_Your assignment_
Starting with the line that includes "right ear: (105, 28)", write out every remaining line of the records below exactly as it appears, leaving out any images.
--------
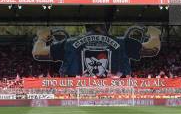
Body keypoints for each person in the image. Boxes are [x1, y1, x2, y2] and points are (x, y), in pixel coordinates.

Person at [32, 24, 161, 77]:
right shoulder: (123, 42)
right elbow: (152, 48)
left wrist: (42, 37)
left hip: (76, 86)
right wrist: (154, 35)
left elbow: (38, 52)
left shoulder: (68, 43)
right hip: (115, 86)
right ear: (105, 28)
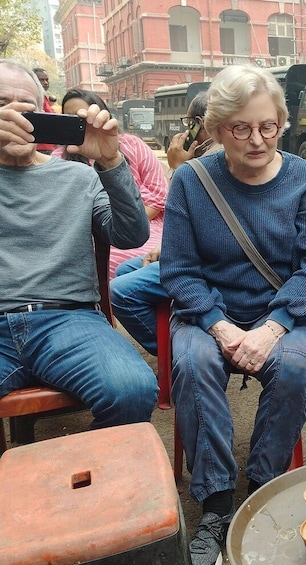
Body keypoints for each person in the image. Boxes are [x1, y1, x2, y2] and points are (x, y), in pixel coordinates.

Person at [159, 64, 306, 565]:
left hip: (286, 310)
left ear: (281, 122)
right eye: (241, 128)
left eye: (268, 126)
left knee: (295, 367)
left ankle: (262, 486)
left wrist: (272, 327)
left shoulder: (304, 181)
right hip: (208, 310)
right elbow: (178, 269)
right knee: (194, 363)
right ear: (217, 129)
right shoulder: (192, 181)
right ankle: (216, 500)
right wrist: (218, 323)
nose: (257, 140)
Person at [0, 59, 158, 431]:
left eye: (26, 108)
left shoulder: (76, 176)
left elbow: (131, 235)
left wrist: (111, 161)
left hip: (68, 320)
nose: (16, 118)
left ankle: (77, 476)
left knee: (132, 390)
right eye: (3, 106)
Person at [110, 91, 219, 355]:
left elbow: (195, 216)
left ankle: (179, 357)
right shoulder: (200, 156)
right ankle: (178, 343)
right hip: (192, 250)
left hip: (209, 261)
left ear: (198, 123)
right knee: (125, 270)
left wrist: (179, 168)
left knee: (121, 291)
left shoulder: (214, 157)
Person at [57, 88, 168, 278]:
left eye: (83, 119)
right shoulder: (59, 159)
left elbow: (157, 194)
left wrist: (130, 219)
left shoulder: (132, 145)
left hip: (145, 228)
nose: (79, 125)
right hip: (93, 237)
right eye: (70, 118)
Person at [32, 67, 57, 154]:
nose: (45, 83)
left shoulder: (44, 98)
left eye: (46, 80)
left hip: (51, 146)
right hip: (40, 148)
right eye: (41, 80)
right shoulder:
--------
_Task solution_
right ear: (105, 28)
Body keypoints for each person in the image. Boxes are [x1, y1, x2, y2] and points are (x, y), in pixel coordinates.

Person at [159, 64, 306, 565]:
left hip: (286, 310)
left ear: (281, 122)
right eye: (241, 128)
left eye: (268, 126)
left knee: (295, 367)
left ankle: (262, 486)
left wrist: (272, 327)
left shoulder: (304, 181)
right hip: (208, 310)
right elbow: (178, 269)
right knee: (194, 363)
right ear: (217, 129)
right shoulder: (192, 181)
right ankle: (216, 500)
right wrist: (218, 323)
nose: (257, 140)
Person at [0, 59, 158, 431]:
left eye: (26, 108)
left shoulder: (76, 176)
left elbow: (131, 235)
left wrist: (111, 161)
left hip: (68, 320)
nose: (16, 118)
left ankle: (77, 476)
left knee: (132, 390)
right eye: (3, 106)
Person at [110, 91, 219, 355]:
left elbow: (195, 216)
left ankle: (179, 357)
right shoulder: (200, 156)
right ankle: (178, 343)
right hip: (192, 250)
left hip: (209, 261)
left ear: (198, 123)
right knee: (125, 270)
left wrist: (179, 168)
left knee: (121, 291)
left shoulder: (214, 157)
Person at [57, 88, 168, 278]:
left eye: (83, 119)
right shoulder: (59, 159)
left elbow: (157, 194)
left wrist: (130, 219)
left shoulder: (132, 145)
left hip: (145, 228)
nose: (79, 125)
right hip: (93, 237)
right eye: (70, 118)
Person at [32, 67, 57, 154]:
nose: (45, 83)
left shoulder: (44, 98)
left eye: (46, 80)
left hip: (51, 146)
right hip: (40, 148)
right eye: (41, 80)
right shoulder:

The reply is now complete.